Domestic heating systems, as major energy consumers, exhibit significant potential for energy flexibility, particularly under dynamic energy pricing. However, when integrated into smart building automation systems (BASs), they become vulnerable to cyberattacks, especially through data communication channels. These vulnerabilities may pose severe risks to system performance as well as safety constraints. This paper introduces two targeted false data injection (FDI) attack scenarios focusing on communication channels. We also propose operational and comfort safety constraints, targeting proper thermostat function and user well-being. We evaluate both security and safety features in a 4-room Danish family-house with intelligent heating control system. Results reveal that the attacks disrupt energy efficiency, lead to unacceptable user comfort, and violate safety boundaries. This study highlights critical cybersecurity risks in BASs and provides valuable insights for enhancing the safety and resilience of smart heating systems.

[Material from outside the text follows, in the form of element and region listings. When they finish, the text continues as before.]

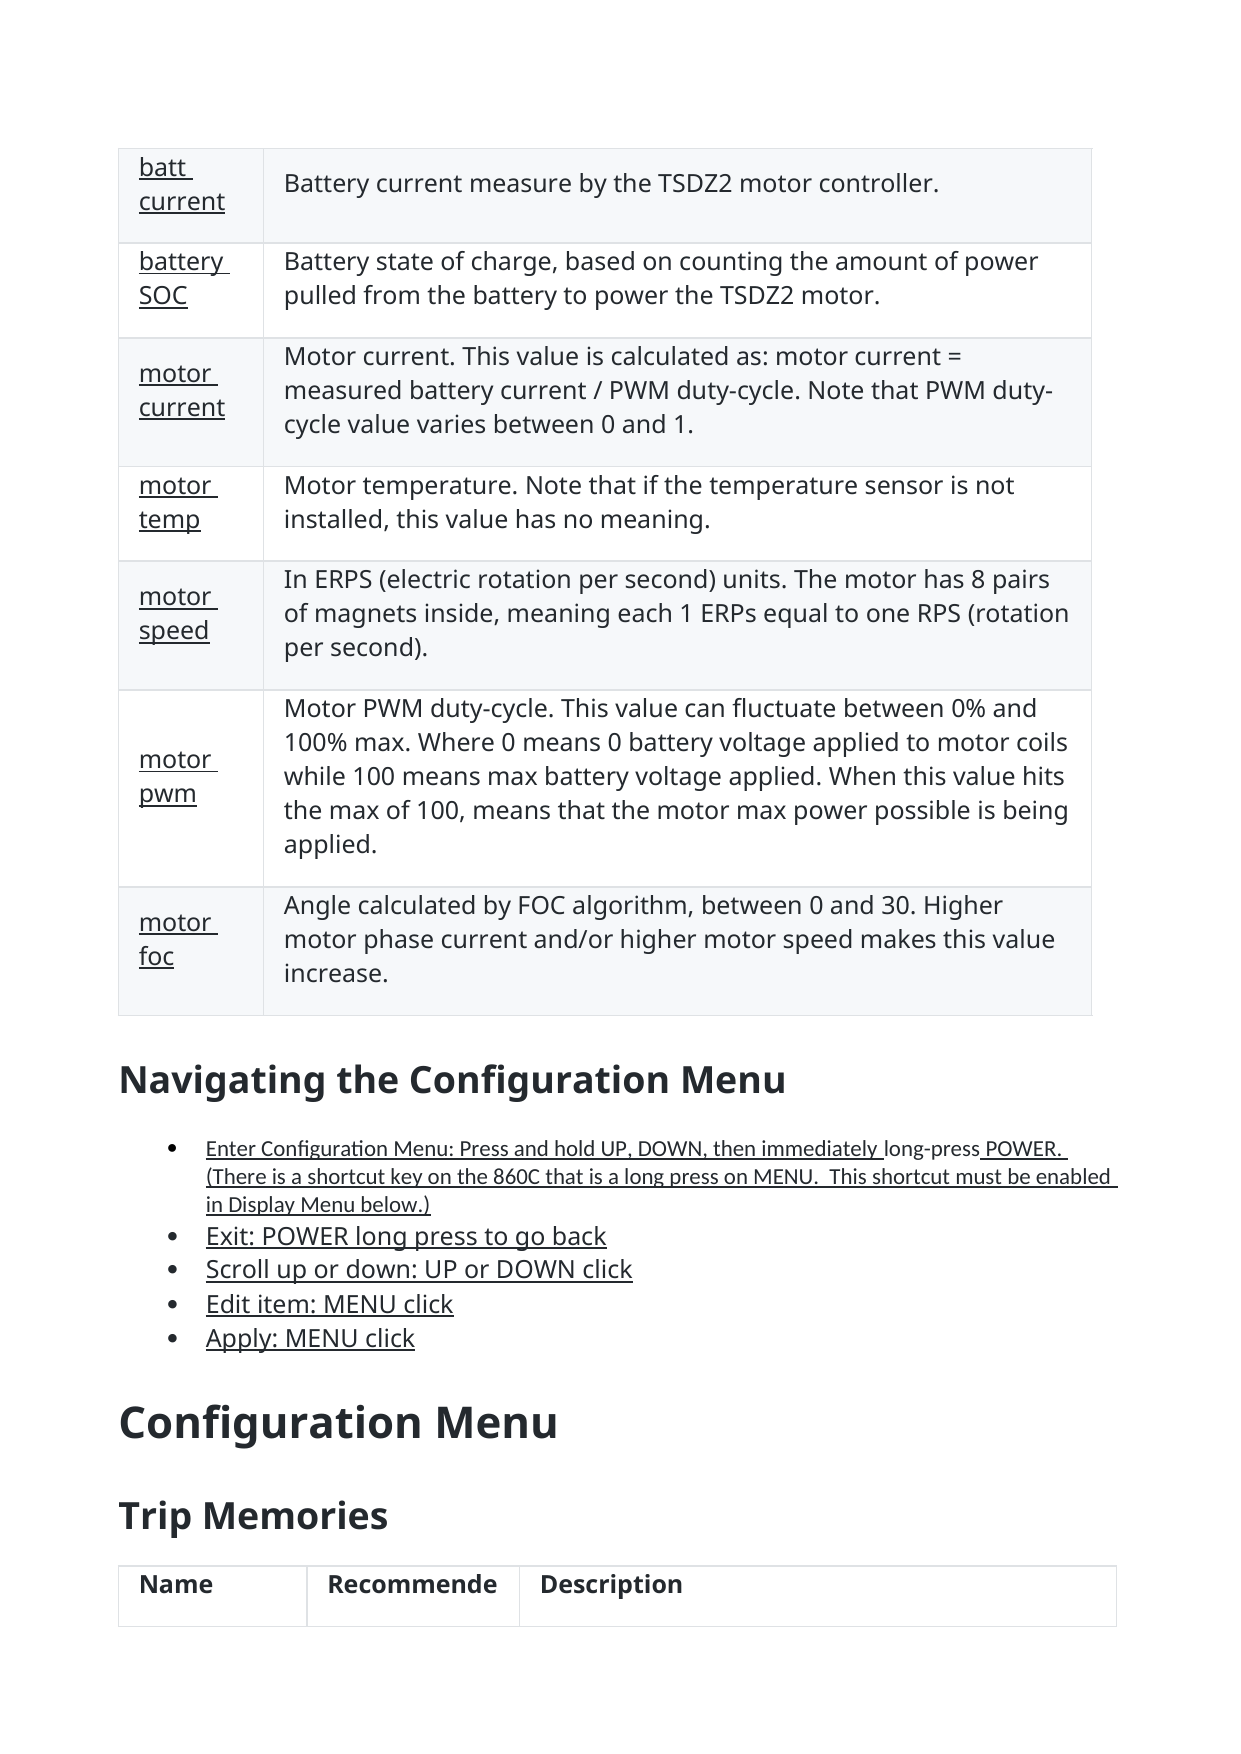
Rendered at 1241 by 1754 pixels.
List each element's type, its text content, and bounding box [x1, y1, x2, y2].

table_cell Motor PWM duty-cycle. This value can fluctuate between 0% and 100% max. Where 0 means 0 battery voltage applied to motor coils while 100 means max battery voltage applied. When this value hits the max of 100, means that the motor max power possible is being applied. [264, 691, 1091, 886]
table_cell Motor current. This value is calculated as: motor current = measured battery current / PWM duty-cycle. Note that PWM duty-cycle value varies between 0 and 1. [264, 339, 1091, 466]
text Trip Memories [118, 1489, 1122, 1540]
table_header Name [119, 1567, 306, 1626]
text Navigating the Configuration Menu [118, 1054, 1122, 1105]
table_cell Angle calculated by FOC algorithm, between 0 and 30. Higher motor phase current and/or higher motor speed makes this value increase. [264, 888, 1091, 1015]
table_cell Battery current measure by the TSDZ2 motor controller. [264, 149, 1091, 242]
list Enter Configuration Menu: Press and hold UP, DOWN, then immediately long-press POWER. (There is a shortcut key on the 860C that is a long press on MENU. This shortcut must be enabled in Display Menu below.) [168, 1134, 1122, 1218]
text Configuration Menu [118, 1392, 1122, 1451]
table_cell motor speed [119, 562, 263, 689]
table_cell motor pwm [119, 691, 263, 886]
table_cell Motor temperature. Note that if the temperature sensor is not installed, this value has no meaning. [264, 467, 1091, 560]
table_cell Battery state of charge, based on counting the amount of power pulled from the battery to power the TSDZ2 motor. [264, 244, 1091, 337]
list Exit: POWER long press to go back [168, 1218, 1122, 1252]
table_cell motor current [119, 339, 263, 466]
table_cell batt current [119, 149, 263, 242]
table_cell motor foc [119, 888, 263, 1015]
list Apply: MENU click [168, 1320, 1122, 1354]
table_header Description [520, 1567, 1116, 1626]
table_cell In ERPS (electric rotation per second) units. The motor has 8 pairs of magnets inside, meaning each 1 ERPs equal to one RPS (rotation per second). [264, 562, 1091, 689]
list Edit item: MENU click [168, 1286, 1122, 1320]
table_cell motor temp [119, 467, 263, 560]
table_header Recommende [308, 1567, 519, 1626]
list Scroll up or down: UP or DOWN click [168, 1252, 1122, 1286]
table_cell battery SOC [119, 244, 263, 337]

14:30 Muhammad Arsal, Hafizul Asad, Temer Kamel & Asiya Khan. Cyber-Safety Assessment of Wind Turbines: A Reachability Analysis Approach Against Cyber-Attacks.

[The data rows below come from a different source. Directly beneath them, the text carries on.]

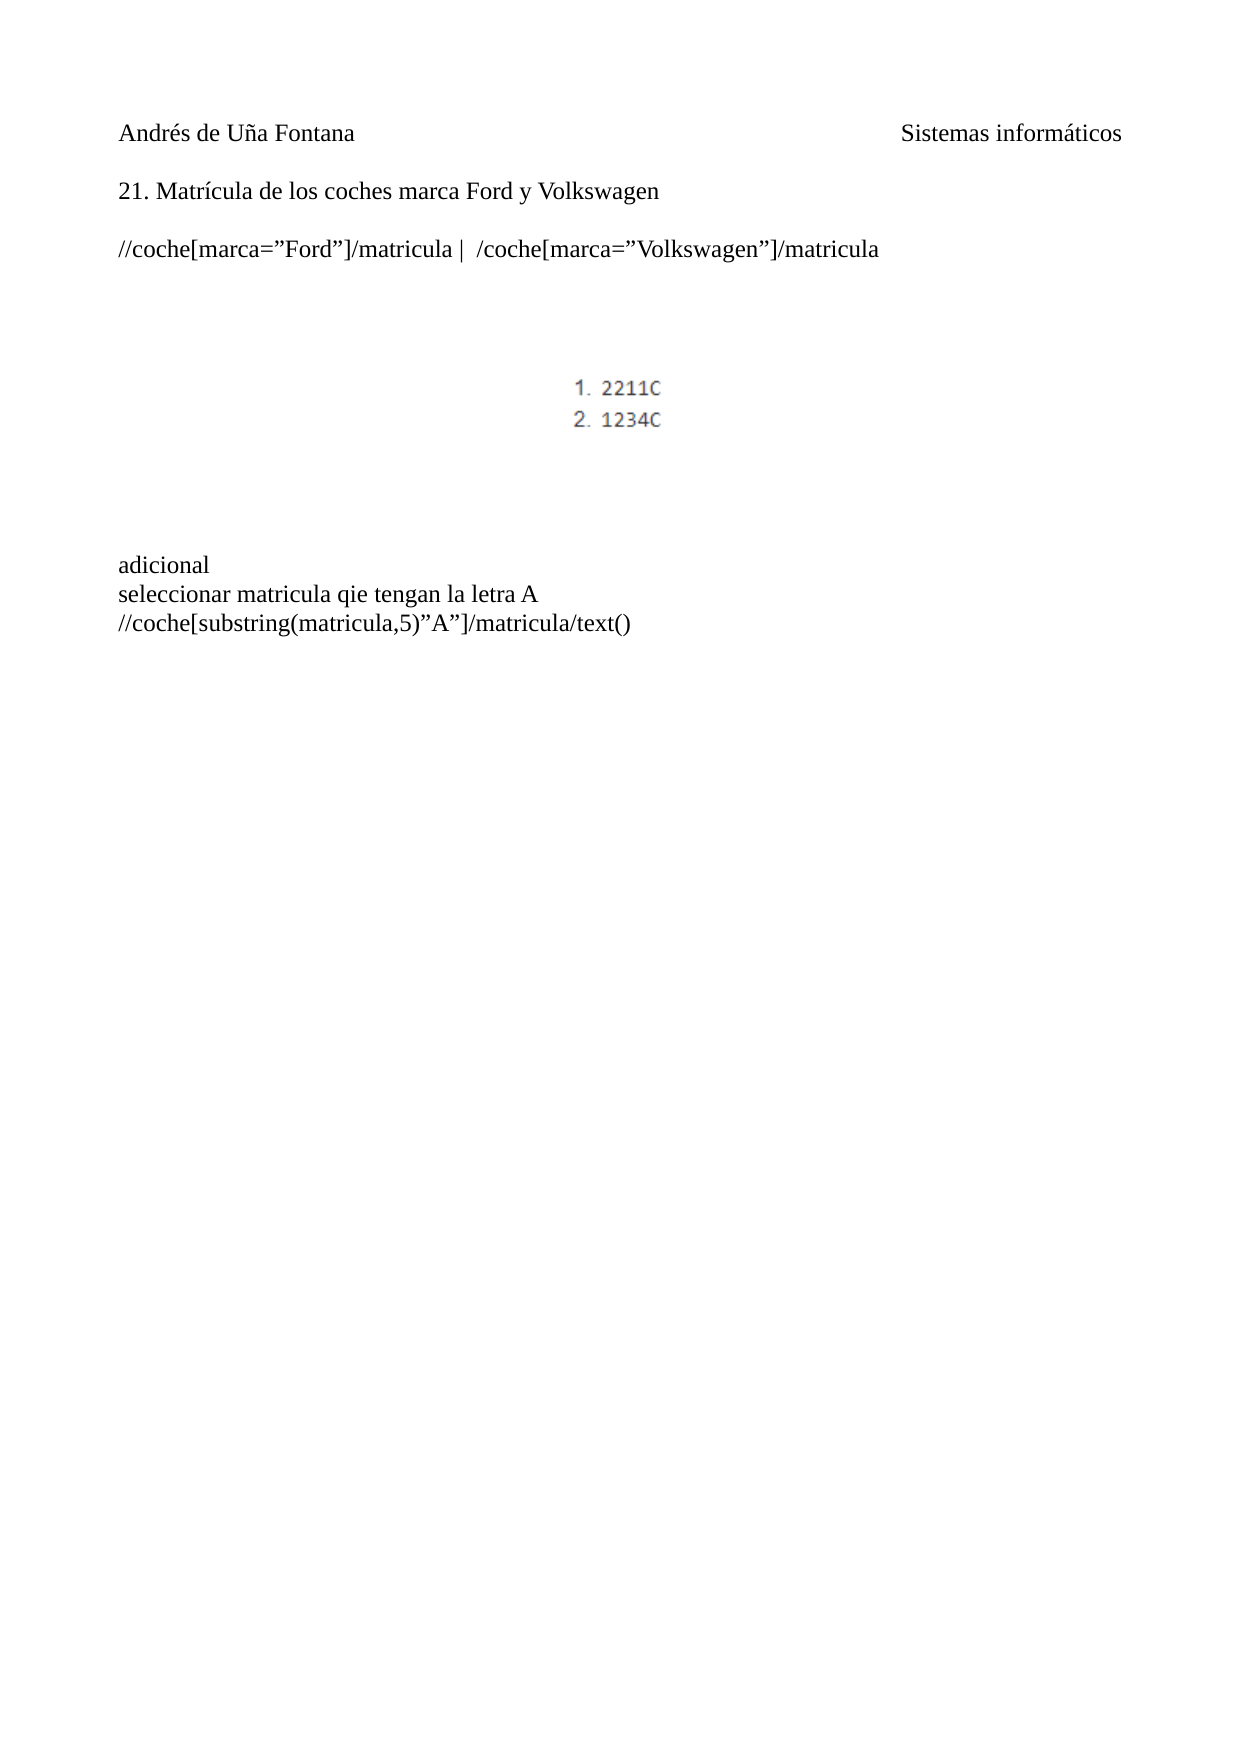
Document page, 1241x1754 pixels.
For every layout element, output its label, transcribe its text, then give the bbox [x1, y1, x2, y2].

text adicional [118, 550, 1122, 579]
text //coche[marca=”Ford”]/matricula | /coche[marca=”Volkswagen”]/matricula [118, 234, 1122, 263]
text seleccionar matricula qie tengan la letra A [118, 579, 1122, 608]
text 21. Matrícula de los coches marca Ford y Volkswagen [118, 176, 1122, 205]
picture [548, 348, 692, 454]
text //coche[substring(matricula,5)”A”]/matricula/text() [118, 608, 1122, 636]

Cyber threats to Wind Power Plants (WPPs) are progressively rising as they often rely heavily on numerous digital assets and interconnected control systems. This makes WPPs more attractive to cybercriminals, as sabotaging these facilities can disrupt grid stability and energy supply. Most risk analyses of WPPs use informal frameworks or simulations, which can miss rare but critical scenarios, especially during cyberattacks, due to their non-exhaustive nature. This can compromise both security and safety. However, formal methods like model checking and theorem proving provide us with guarantees to ensure safety and stability. This paper presents the application of formal methods, particularly reachability analysis, to highlight the risks associated with wind plants. The focus is on model-based safety analysis of a wind turbine, including its pitch control system, with an emphasis on scenarios involving cyberattacks. We model the wind turbine system as a hybrid automaton based on its different control regions. We then perform reachability analysis of the hybrid automaton to examine all system states over a finite horizon, thus addressing the verification challenges inherent in such nonlinear dynamical systems. We identify vulnerabilities present in the system that attackers may exploit to cause harm to the plant. We conclude by discussing the impact of two different cyber attacks on the safety of the system.